19. In the case in hand, the allegations have been levelled against the applicant/accused of the incident that happened around seven years before. No report of any incident as alleged was lodged any time before. However, the victim married respondent No.1, and they were living happily as husband and wife. They have blessed a female child. So far as the antecedents to the discredit of the applicants are concerned, the learned Sessions Judge has observed that the prosecution has not placed material showing antecedents before it. However, for the first time, the learned counsel for the applicant/accused referred to the order of the Tahsildar, Newasa and labelled the applicant/accused as sand Mafia before this Court. This Court is of the view that this incident does not relate to the treatment given to the victim.
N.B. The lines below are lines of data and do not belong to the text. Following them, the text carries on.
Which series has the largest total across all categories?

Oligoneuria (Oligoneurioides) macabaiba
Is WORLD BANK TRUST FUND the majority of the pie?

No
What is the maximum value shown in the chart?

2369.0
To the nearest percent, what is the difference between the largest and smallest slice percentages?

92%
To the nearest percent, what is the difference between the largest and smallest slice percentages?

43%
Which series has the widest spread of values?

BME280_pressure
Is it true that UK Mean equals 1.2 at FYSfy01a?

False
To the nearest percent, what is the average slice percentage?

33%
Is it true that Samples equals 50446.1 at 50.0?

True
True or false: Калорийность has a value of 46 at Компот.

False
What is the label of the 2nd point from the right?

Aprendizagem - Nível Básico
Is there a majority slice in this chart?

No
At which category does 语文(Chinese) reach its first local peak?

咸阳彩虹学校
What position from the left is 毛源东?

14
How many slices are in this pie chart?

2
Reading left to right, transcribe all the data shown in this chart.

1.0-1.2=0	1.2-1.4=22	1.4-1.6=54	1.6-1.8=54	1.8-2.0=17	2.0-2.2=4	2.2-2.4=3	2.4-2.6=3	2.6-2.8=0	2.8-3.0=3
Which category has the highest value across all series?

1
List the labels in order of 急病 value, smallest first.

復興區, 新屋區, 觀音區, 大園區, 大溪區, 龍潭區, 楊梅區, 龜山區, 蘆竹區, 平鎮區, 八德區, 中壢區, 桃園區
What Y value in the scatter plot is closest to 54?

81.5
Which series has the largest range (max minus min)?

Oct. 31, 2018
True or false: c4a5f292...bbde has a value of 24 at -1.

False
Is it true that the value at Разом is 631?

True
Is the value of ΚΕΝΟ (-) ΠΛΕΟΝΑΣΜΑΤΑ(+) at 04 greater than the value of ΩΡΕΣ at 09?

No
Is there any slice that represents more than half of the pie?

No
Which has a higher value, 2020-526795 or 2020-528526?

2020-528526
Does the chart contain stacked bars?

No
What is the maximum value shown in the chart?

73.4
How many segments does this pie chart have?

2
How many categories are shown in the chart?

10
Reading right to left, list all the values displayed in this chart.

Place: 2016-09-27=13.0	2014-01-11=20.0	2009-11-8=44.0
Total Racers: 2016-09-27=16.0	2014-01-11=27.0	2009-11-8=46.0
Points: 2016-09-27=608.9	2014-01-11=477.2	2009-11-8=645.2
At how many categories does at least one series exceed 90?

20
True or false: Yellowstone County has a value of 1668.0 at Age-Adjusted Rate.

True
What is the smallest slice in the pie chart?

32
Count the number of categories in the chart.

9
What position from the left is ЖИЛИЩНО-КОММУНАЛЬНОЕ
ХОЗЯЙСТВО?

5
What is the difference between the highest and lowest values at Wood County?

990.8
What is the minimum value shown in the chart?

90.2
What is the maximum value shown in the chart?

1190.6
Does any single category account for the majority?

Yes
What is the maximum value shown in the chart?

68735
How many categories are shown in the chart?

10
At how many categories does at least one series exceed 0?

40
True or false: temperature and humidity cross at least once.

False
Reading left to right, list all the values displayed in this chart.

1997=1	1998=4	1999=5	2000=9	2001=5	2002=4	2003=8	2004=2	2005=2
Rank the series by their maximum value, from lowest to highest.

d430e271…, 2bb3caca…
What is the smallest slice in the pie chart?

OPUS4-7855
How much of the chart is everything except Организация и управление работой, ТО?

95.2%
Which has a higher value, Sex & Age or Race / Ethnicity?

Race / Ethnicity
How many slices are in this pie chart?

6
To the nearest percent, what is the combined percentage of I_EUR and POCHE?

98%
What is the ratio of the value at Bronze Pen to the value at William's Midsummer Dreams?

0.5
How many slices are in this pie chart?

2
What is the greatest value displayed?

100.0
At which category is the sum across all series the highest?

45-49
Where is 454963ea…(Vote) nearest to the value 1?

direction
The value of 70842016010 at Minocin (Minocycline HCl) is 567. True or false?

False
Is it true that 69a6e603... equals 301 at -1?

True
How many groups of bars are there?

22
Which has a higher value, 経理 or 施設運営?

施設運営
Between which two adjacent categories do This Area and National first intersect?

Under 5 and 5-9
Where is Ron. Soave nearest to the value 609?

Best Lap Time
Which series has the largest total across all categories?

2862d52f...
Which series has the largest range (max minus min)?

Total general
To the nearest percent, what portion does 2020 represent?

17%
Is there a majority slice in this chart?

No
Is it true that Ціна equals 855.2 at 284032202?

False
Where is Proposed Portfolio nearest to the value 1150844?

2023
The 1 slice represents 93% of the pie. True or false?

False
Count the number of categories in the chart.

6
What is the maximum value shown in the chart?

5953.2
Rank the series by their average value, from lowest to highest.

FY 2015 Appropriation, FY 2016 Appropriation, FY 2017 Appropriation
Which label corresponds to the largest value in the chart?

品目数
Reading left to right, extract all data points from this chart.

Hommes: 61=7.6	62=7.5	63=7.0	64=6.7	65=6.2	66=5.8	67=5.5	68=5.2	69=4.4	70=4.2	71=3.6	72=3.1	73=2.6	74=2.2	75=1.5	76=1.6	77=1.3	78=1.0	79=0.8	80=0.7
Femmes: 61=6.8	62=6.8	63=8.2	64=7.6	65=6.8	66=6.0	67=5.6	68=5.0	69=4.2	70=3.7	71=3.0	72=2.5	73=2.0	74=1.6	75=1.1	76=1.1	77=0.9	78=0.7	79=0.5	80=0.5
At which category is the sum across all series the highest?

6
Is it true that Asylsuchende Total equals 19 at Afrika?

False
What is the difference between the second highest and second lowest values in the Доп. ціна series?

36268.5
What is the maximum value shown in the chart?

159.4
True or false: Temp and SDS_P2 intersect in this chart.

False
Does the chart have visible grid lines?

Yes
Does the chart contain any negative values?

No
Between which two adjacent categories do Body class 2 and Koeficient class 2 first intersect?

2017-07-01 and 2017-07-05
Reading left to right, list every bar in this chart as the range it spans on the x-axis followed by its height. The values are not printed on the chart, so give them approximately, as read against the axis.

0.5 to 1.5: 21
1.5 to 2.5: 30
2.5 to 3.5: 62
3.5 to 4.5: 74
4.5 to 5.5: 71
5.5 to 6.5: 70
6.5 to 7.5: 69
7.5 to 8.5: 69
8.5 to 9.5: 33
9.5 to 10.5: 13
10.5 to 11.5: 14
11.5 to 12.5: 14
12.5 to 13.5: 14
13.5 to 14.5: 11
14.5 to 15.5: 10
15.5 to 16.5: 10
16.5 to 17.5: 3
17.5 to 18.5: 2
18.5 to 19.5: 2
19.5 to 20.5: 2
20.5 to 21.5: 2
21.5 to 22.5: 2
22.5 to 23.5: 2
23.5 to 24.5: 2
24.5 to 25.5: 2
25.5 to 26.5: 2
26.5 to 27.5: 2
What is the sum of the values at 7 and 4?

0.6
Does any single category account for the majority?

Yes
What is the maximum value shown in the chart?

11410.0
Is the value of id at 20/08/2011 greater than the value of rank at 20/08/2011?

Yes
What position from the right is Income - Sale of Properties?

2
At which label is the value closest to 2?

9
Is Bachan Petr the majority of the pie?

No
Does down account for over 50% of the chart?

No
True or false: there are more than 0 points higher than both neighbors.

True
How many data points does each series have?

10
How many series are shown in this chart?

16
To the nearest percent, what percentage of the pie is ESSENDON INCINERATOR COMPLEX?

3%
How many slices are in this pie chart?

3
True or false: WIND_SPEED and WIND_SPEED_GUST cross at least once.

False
This document was not before the learned Sessions Court. As far as the allegations of retaining the educational testimonials and the golden ornaments are concerned, they also do not appear the material relevant to prove the allegations. If the victim intends to recover the educational testimonials and the ornaments, she has a remedy available under the law. The allegations are in the context of the incidents that happened seven years before. Such a delayed FIR would surely be a factor to be considered by the Court. The prosecution has no case of absconding of the applicants from justice. There appears to be a marital dispute. 20. The applicant moved this Court against the order of the learned Additional Sessions Judge on the ground that the learned Sessions Judge has not considered the material on record. Hence, his order granting bail is arbitrary and perverse. However, the learned counsel for the applicant could not point out what material from the record the learned Sessions Judge had not considered. The record reveals that learned Sessions Judge has considered the complete material placed before it. Bearing in mind the ratio laid down in the cases of Puran Shekhar, Gurucharan Singh, and Gurubaksh Singh, along with the facts of the case, it cannot be accepted that the order granting bail passed by the learned Sessions Judge is perverse or arbitrary. 21. In view of the above discussion, this Court is of the opinion that the applicant/victim has no ground to claim cancellation of the bail granted to the respondents/accused. Hence, the application stands dismissed.